Before the Inner House counsel for the petitioner Mark Lindsay QC argued that the Lord Ordinary’s decision was “wrong in law” and that the error was such that there was a “compelling reason” for permitting an appeal to the Upper Tribunal.
Again it was submitted that because Mr Ahmed’s wife and children were British, it would be unreasonable to expect them to move to Sudan to be with him.
The tribunals assumed that the family could be reunited in Sudan, but that was an error in view of the British and EU citizenship of the petitioner’s wife and children – an error that “vitiated their decisions” and demonstrated a real prospect of success, which was a “compelling reason” for allowing the judicial review to proceed.
However, the judges sided with the respondent, who was represented by Chris Pirie.

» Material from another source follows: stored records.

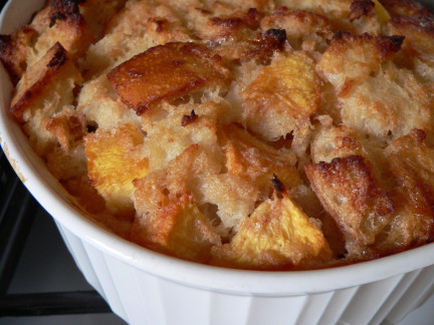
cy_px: 162
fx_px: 451
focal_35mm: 36
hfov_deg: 51.4
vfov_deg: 39.7
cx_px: 217
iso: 200
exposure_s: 1/60
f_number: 2.8
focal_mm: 6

‘No realistic prospect of success’
Delivering the opinion of the court, Lord Drummond Young said: “In our opinion the petitioner has failed to demonstrate any error of law on the part of either the First-tier Tribunal or the Upper Tribunal. The critical issue is the assessment of proportionality in respect of the right to family life of the petitioner and his family, in accordance with Article 8 of the European Convention on Human Rights.
“The judge correctly identified that the issue was one of proportionality, and that in considering that question she required to consider the public interest. A number of factors were identified as relevant to this question…We consider that this assessment of proportionality cannot be faulted. All the material considerations are taken into account and balanced against the right of the petitioner’s wife and children to reside in the United Kingdom and the obvious desire of the whole family to be reunited in the United Kingdom.”

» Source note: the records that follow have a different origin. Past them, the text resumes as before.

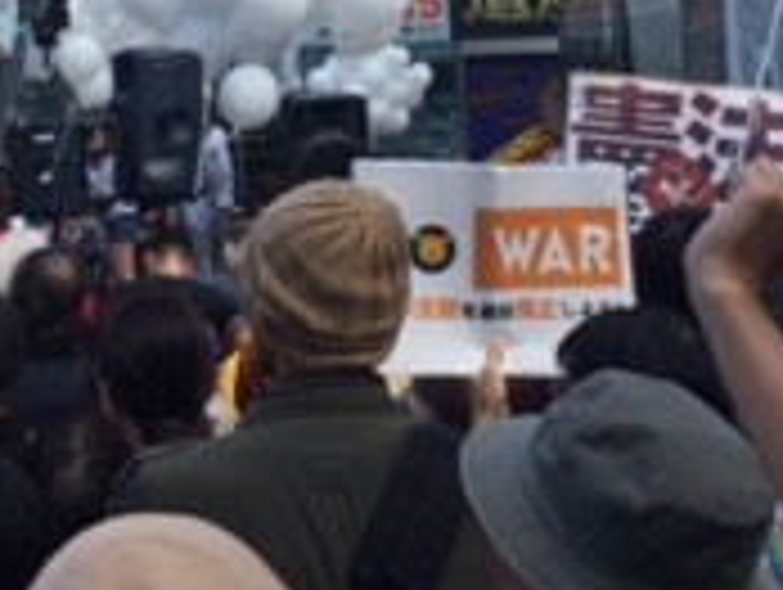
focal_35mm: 75
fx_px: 1699
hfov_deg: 25.7
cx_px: 202
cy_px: 32
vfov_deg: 19.2
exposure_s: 1/1014
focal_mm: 4.15
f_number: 2.2
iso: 32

Lord Drummond Young continued: “As we have indicated, we consider that the reasoning of the First-tier Tribunal cannot be faulted, and the same applies to the reasoning of the Upper Tribunal in refusing permission to appeal against that decision and to the decision of the Lord Ordinary in refusing permission to proceed with the petition to the Court of Session. In our opinion no arguable error of law is demonstrated.
“The critical question for present purposes is whether the petitioner’s argument that the Tribunals and Lord Ordinary erred in law has any realistic prospect of success. In our opinion it has no such prospect. As the judge of the Upper Tribunal remarked in his opinion, this was ‘an unexceptional spouse appeal where the financial requirements of the Rules were not met’.”

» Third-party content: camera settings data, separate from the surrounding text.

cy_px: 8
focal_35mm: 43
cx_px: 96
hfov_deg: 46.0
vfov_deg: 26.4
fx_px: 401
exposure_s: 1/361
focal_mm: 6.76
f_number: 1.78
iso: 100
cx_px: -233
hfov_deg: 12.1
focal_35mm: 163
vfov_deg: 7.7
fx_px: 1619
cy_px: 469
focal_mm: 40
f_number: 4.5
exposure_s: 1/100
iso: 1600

The judges concluded: “In addition, if permission to proceed with the petition is to be granted, it is necessary to satisfy the second appeals test…that either the petition raises an important point of principle or practice or that there is a compelling reason for permitting an appeal or petition to proceed and which demonstrated a realistic prospect of success.
“For the reasons that we have already given we do not consider that any appeal against the decision of the First-tier Tribunal or any proceedings in the Court of Session to challenge the decisions of the Tribunals would have any realistic prospect of success. On that basis alone the second appeals test is not satisfied.
“In addition, we are of opinion that no compelling reason for permitting the petition to proceed has been shown.”